*About this task*
Please quote exactly the lines below from the line containing "Kersten, Saskia and Netaya Lotze. 2022." to the line containing "Kokkinakis, Athanasios V., Jeff", both lines included, and nothing else.

Saved entries:
- Opening Delimiter -

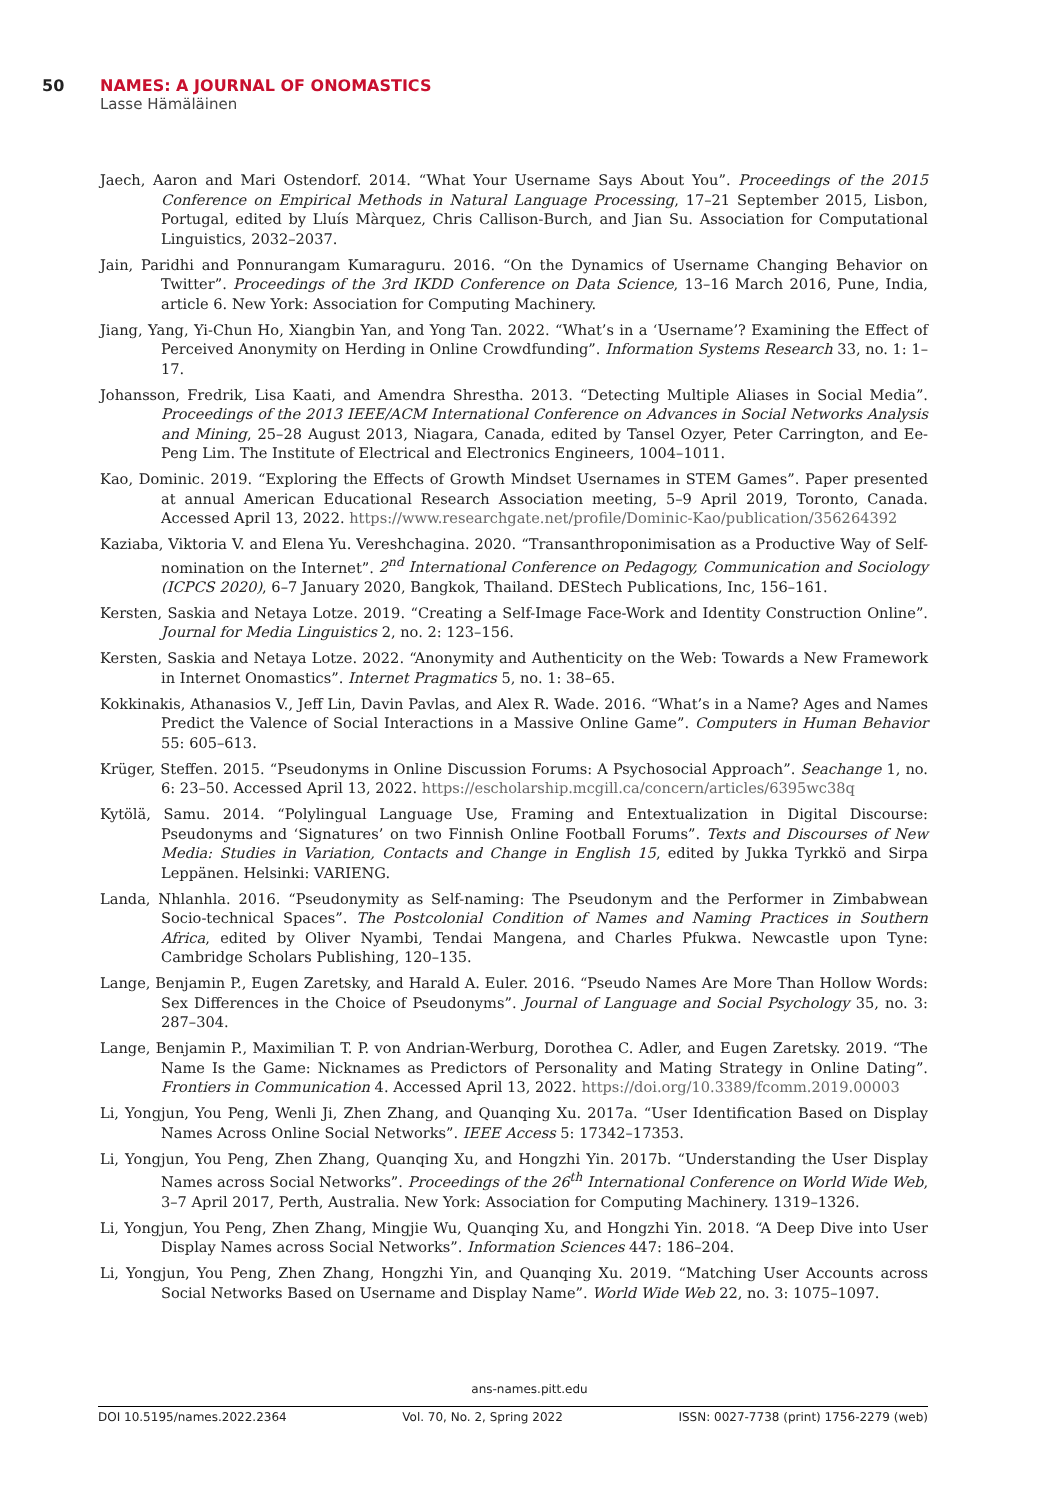50 NAMES: A JOURNAL OF ONOMASTICS
Lasse Hämäläinen
Jaech, Aaron and Mari Ostendorf. 2014. “What Your Username Says About You”. Proceedings of the 2015 Conference on Empirical Methods in Natural Language Processing, 17–21 September 2015, Lisbon, Portugal, edited by Lluís Màrquez, Chris Callison-Burch, and Jian Su. Association for Computational Linguistics, 2032–2037.
Jain, Paridhi and Ponnurangam Kumaraguru. 2016. “On the Dynamics of Username Changing Behavior on Twitter”. Proceedings of the 3rd IKDD Conference on Data Science, 13–16 March 2016, Pune, India, article 6. New York: Association for Computing Machinery.
Jiang, Yang, Yi-Chun Ho, Xiangbin Yan, and Yong Tan. 2022. “What’s in a ‘Username’? Examining the Effect of Perceived Anonymity on Herding in Online Crowdfunding”. Information Systems Research 33, no. 1: 1–17.
Johansson, Fredrik, Lisa Kaati, and Amendra Shrestha. 2013. “Detecting Multiple Aliases in Social Media”. Proceedings of the 2013 IEEE/ACM International Conference on Advances in Social Networks Analysis and Mining, 25–28 August 2013, Niagara, Canada, edited by Tansel Ozyer, Peter Carrington, and Ee-Peng Lim. The Institute of Electrical and Electronics Engineers, 1004–1011.
Kao, Dominic. 2019. “Exploring the Effects of Growth Mindset Usernames in STEM Games”. Paper presented at annual American Educational Research Association meeting, 5–9 April 2019, Toronto, Canada. Accessed April 13, 2022. https://www.researchgate.net/profile/Dominic-Kao/publication/356264392
Kaziaba, Viktoria V. and Elena Yu. Vereshchagina. 2020. “Transanthroponimisation as a Productive Way of Self-nomination on the Internet”. 2<sup>nd</sup> International Conference on Pedagogy, Communication and Sociology (ICPCS 2020), 6–7 January 2020, Bangkok, Thailand. DEStech Publications, Inc, 156–161.
Kersten, Saskia and Netaya Lotze. 2019. “Creating a Self-Image Face-Work and Identity Construction Online”. Journal for Media Linguistics 2, no. 2: 123–156.
Kersten, Saskia and Netaya Lotze. 2022. “Anonymity and Authenticity on the Web: Towards a New Framework in Internet Onomastics”. Internet Pragmatics 5, no. 1: 38–65.
Kokkinakis, Athanasios V., Jeff Lin, Davin Pavlas, and Alex R. Wade. 2016. “What’s in a Name? Ages and Names Predict the Valence of Social Interactions in a Massive Online Game”. Computers in Human Behavior 55: 605–613.
Krüger, Steffen. 2015. “Pseudonyms in Online Discussion Forums: A Psychosocial Approach”. Seachange 1, no. 6: 23–50. Accessed April 13, 2022. https://escholarship.mcgill.ca/concern/articles/6395wc38q
Kytölä, Samu. 2014. “Polylingual Language Use, Framing and Entextualization in Digital Discourse: Pseudonyms and ‘Signatures’ on two Finnish Online Football Forums”. Texts and Discourses of New Media: Studies in Variation, Contacts and Change in English 15, edited by Jukka Tyrkkö and Sirpa Leppänen. Helsinki: VARIENG.
Landa, Nhlanhla. 2016. “Pseudonymity as Self-naming: The Pseudonym and the Performer in Zimbabwean Socio-technical Spaces”. The Postcolonial Condition of Names and Naming Practices in Southern Africa, edited by Oliver Nyambi, Tendai Mangena, and Charles Pfukwa. Newcastle upon Tyne: Cambridge Scholars Publishing, 120–135.
Lange, Benjamin P., Eugen Zaretsky, and Harald A. Euler. 2016. “Pseudo Names Are More Than Hollow Words: Sex Differences in the Choice of Pseudonyms”. Journal of Language and Social Psychology 35, no. 3: 287–304.
Lange, Benjamin P., Maximilian T. P. von Andrian-Werburg, Dorothea C. Adler, and Eugen Zaretsky. 2019. “The Name Is the Game: Nicknames as Predictors of Personality and Mating Strategy in Online Dating”. Frontiers in Communication 4. Accessed April 13, 2022. https://doi.org/10.3389/fcomm.2019.00003
Li, Yongjun, You Peng, Wenli Ji, Zhen Zhang, and Quanqing Xu. 2017a. “User Identification Based on Display Names Across Online Social Networks”. IEEE Access 5: 17342–17353.
Li, Yongjun, You Peng, Zhen Zhang, Quanqing Xu, and Hongzhi Yin. 2017b. “Understanding the User Display Names across Social Networks”. Proceedings of the 26<sup>th</sup> International Conference on World Wide Web, 3–7 April 2017, Perth, Australia. New York: Association for Computing Machinery. 1319–1326.
Li, Yongjun, You Peng, Zhen Zhang, Mingjie Wu, Quanqing Xu, and Hongzhi Yin. 2018. “A Deep Dive into User Display Names across Social Networks”. Information Sciences 447: 186–204.
Li, Yongjun, You Peng, Zhen Zhang, Hongzhi Yin, and Quanqing Xu. 2019. “Matching User Accounts across Social Networks Based on Username and Display Name”. World Wide Web 22, no. 3: 1075–1097.
ans-names.pitt.edu
DOI 10.5195/names.2022.2364 Vol. 70, No. 2, Spring 2022 ISSN: 0027-7738 (print) 1756-2279 (web)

- Closing Delimiter -

*Exercise result*
Kersten, Saskia and Netaya Lotze. 2022. “Anonymity and Authenticity on the Web: Towards a New Framework in Internet Onomastics”. Internet Pragmatics 5, no. 1: 38–65.
Kokkinakis, Athanasios V., Jeff Lin, Davin Pavlas, and Alex R. Wade. 2016. “What’s in a Name? Ages and Names Predict the Valence of Social Interactions in a Massive Online Game”. Computers in Human Behavior 55: 605–613.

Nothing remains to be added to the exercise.